→ WHAT IS REQUIRED: Copy out word for word the lines of the listing, starting with the line that contains "В партии Царукяна заявили о" and going on through the line that contains "Она назвала действия".

→ SOURCE MATERIAL:

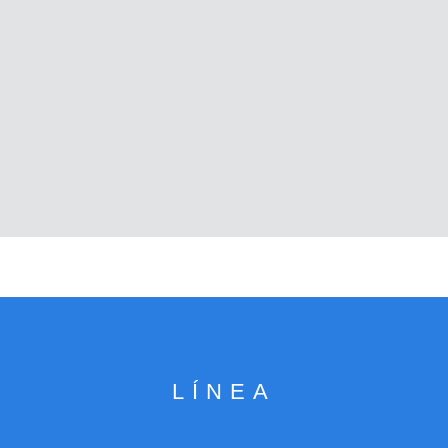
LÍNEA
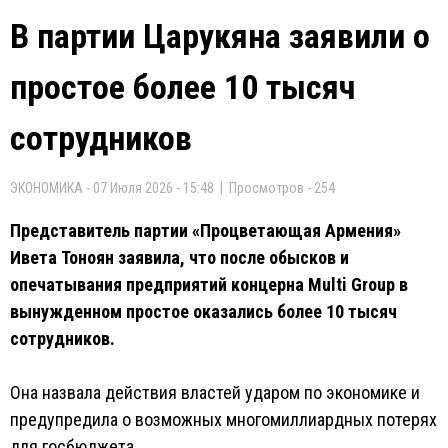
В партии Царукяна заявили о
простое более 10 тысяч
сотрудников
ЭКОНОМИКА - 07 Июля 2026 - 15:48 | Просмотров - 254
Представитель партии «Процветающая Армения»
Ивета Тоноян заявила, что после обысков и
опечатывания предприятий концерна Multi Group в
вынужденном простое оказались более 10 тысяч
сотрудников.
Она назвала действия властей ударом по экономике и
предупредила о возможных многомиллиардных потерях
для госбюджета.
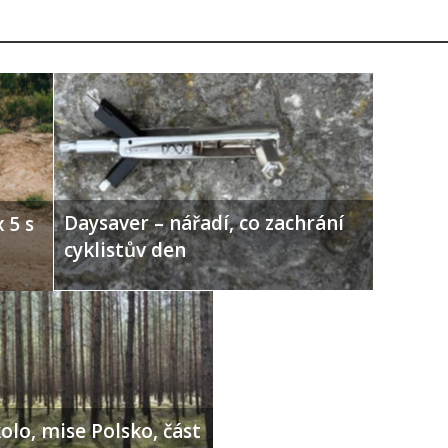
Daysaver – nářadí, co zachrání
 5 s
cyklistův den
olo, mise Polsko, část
...
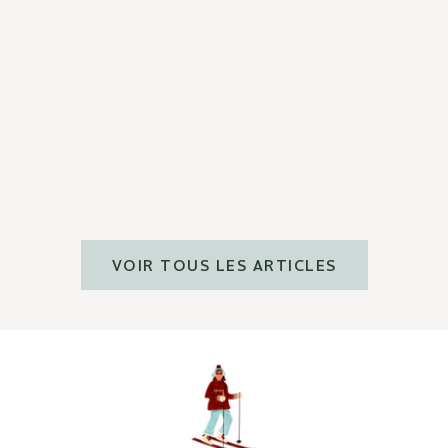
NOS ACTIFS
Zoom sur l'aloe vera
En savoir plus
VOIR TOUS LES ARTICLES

→ YOUR RESPONSE:
В партии Царукяна заявили о
простое более 10 тысяч
сотрудников
ЭКОНОМИКА - 07 Июля 2026 - 15:48 | Просмотров - 254
Представитель партии «Процветающая Армения»
Ивета Тоноян заявила, что после обысков и
опечатывания предприятий концерна Multi Group в
вынужденном простое оказались более 10 тысяч
сотрудников.
Она назвала действия властей ударом по экономике и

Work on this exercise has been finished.